Proponents of the bill in committee included Montana GOP Executive Director (and former Daines staffer) Danielle Tribble, Montana Department of Justice senior policy adviser Stephanie Cote and Broadwater County Clerk and Recorder Angie Paulsen.

“When it comes to the U.S. Senate race, which is now our only statewide election for Montana’s voice in D.C., it only makes sense to have the top two candidates with the most votes advance to the general election,” Tribble testified. “If a candidate is going to represent Montanans in the U.S. Senate for the next 6 years, that person should have to earn more than 50% of our votes across the state.”

Conservative hardliner Sen. Theresa Manzella, R-Hamilton, asked Tribble Friday if the party’s executive board took a vote on whether to support the bill. Tribble said she didn’t believe so, but that MT GOP chair Don Kaltschmidt directed the party to weigh in on the proposal.

Manzella ultimately voted no on the bill in committee, along with Sens. Mark Noland, R-Bigfork, and Shelley Vance, R-Belgrade, both by proxy. Those defections, along with unanimous opposition from Democrats, was enough to halt the bill’s progress Friday.

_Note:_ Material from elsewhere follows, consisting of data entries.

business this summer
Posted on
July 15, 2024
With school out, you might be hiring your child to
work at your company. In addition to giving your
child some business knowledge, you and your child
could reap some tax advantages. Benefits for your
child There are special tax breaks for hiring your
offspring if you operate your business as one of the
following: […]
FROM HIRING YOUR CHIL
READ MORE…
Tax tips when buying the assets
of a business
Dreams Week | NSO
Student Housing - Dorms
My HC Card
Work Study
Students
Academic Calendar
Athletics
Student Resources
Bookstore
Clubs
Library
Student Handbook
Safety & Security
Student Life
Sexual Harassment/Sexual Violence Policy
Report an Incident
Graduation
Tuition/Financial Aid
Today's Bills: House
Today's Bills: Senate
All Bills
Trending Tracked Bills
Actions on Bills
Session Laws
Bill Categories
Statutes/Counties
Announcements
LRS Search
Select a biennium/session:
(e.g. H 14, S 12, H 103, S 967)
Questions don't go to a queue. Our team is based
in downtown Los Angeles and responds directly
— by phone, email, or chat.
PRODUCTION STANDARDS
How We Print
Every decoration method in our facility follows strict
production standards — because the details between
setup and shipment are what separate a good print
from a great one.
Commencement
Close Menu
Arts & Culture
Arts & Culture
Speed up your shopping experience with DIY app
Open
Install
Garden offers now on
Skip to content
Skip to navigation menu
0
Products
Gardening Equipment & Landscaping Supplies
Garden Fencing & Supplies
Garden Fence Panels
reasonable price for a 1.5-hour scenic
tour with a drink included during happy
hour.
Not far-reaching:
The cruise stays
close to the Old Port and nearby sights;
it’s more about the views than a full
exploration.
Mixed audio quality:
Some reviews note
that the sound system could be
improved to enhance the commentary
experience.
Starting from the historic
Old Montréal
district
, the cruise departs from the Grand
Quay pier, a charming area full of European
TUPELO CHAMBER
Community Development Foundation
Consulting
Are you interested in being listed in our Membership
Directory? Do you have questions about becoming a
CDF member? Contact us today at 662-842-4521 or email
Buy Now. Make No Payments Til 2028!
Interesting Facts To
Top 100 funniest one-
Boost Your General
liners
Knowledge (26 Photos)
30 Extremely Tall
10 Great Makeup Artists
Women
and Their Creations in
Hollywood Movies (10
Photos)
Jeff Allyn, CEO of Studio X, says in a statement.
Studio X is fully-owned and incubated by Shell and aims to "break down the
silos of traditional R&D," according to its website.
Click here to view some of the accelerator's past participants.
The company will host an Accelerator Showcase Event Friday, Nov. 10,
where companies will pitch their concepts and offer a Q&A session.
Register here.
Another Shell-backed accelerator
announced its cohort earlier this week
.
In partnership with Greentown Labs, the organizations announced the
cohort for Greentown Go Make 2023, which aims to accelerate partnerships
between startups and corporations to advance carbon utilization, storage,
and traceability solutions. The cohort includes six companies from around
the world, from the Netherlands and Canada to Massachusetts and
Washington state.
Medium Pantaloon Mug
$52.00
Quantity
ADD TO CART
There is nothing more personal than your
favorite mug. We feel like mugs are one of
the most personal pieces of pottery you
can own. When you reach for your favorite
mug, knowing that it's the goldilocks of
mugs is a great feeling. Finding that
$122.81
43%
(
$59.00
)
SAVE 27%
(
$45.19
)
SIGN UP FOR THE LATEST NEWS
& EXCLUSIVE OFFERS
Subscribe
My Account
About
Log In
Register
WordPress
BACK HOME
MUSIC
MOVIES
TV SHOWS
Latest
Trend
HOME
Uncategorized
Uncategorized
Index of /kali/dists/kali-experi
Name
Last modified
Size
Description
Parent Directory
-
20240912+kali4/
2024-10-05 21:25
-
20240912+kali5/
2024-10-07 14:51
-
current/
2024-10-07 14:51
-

But that had changed by Monday, when the committee marshaled enough votes to take the bill off the table, 6-4. Vance on Monday acknowledged voting against the bill by proxy Friday, but said the bill should nonetheless advance to the floor.

“I actually think this is bigger than this committee,” she told the committee. “This is a big deal. I mean, it’s a big conversation, and I would really like to hear that conversation on the floor.”

“Weaponizing our third-party candidates"

Hertz directed questions about Denowh’s interest in the bill to Denowh, who could not be reached for comment. Denowh requested changes to the bill on multiple occasions, though it’s not clear from drafting documents what all those changes were.

Denowh has several lobbying clients, according to the state’s database, including one called Majority Vote Montana — a Montana nonprofit registered to Denowh that has little online presence.

Majority Vote Montana has spent nearly $30,000 on lobbying this cycle, all related to a series of similarly flavored bills: SB 566, House Bill 598 and Senate Bill 565, among others.

House Bill 598, sponsored by Rep. Lyn Hellegaard, R-Missoula, would prohibit ranked-choice voting in Montana. It’s scheduled for a Senate vote Tuesday.

SB 565 is another Hertz bill that passed a second-reading vote in the Senate Monday. It would increase the number of petition signatures required for third-parties to hold primaries. Hertz pointed to the Montana GOP’s bankrolling of Green Party candidates in 2020 and the Montana Democratic Party’s support for Libertarian John Lamb in the 2022 Monica Tranel-Ryan Zinke race as justifications.

“In my short political career of about 15 years here, what I’ve noticed is both major parties are weaponizing our third-party candidates,” he said on the floor.

Senate bills 565 and 566 both need to clear one more vote in the Senate before entering the committee process in the House.